The law was changed by the Finance Act in April 2010 to say that charities must have taken "such steps as HMRC considers are reasonable" in order for their overseas spending to be counted as charitable and therefore eligible for tax relief.
This guidance defines for the first time what steps charities may be expected to take, including several examples of the steps needed for donations ranging from £500 to £1m.
It says a charity might be asked to prove to HMRC that the organisation they have given money to overseas will behave charitably, as defined under English law, by showing it has taken specialist legal advice on the recipient’s constitution and the law in the recipient’s country.

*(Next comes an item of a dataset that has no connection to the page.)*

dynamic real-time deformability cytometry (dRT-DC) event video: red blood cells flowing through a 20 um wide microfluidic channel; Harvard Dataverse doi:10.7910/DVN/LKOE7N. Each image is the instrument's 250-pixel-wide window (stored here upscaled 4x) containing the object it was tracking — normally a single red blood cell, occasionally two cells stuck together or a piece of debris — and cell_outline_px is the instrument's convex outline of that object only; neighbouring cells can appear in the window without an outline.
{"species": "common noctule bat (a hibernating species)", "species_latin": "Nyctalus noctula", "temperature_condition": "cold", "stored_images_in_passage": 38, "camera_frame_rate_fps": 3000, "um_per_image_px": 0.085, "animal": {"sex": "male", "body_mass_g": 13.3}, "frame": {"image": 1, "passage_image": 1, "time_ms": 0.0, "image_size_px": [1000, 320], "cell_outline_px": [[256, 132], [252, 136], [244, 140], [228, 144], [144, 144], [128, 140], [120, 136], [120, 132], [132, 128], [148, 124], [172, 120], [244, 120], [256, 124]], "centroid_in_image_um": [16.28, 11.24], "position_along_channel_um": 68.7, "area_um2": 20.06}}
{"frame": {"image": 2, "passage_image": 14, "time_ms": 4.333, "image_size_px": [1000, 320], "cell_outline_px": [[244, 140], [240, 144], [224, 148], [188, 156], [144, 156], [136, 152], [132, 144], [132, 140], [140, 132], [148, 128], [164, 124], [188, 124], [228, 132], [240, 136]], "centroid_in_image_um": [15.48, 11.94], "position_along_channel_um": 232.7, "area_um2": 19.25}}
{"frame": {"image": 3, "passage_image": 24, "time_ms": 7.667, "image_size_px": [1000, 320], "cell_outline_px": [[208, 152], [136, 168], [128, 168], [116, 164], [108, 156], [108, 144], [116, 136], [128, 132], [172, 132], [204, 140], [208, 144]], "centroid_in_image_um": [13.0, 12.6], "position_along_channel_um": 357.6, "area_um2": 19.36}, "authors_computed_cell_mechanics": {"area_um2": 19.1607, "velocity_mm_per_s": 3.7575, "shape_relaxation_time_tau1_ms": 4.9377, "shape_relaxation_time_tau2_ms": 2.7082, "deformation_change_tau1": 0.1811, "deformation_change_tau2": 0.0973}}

Alternatively it might have to prove to HMRC that it has legally binding assurances governing how the money is spent, that it can take enforcement action if the money is misspent, and that it has set up effective monitoring agreements to check how the money is spent.
Rosamund McCarthy, a partner at the law firm Bates Wells and Braithwaite, said the guidance still left charities uncertain about what steps they should take, and placed heavy burdens on small charities wanting to make grants overseas.
"The only way to be sure you’ve followed the law is to get HMRC to make a ruling on your procedures," she said. "I hope HMRC will be willing to do that.
"Trustees could be put off making payments overseas by this, and that’s a shame."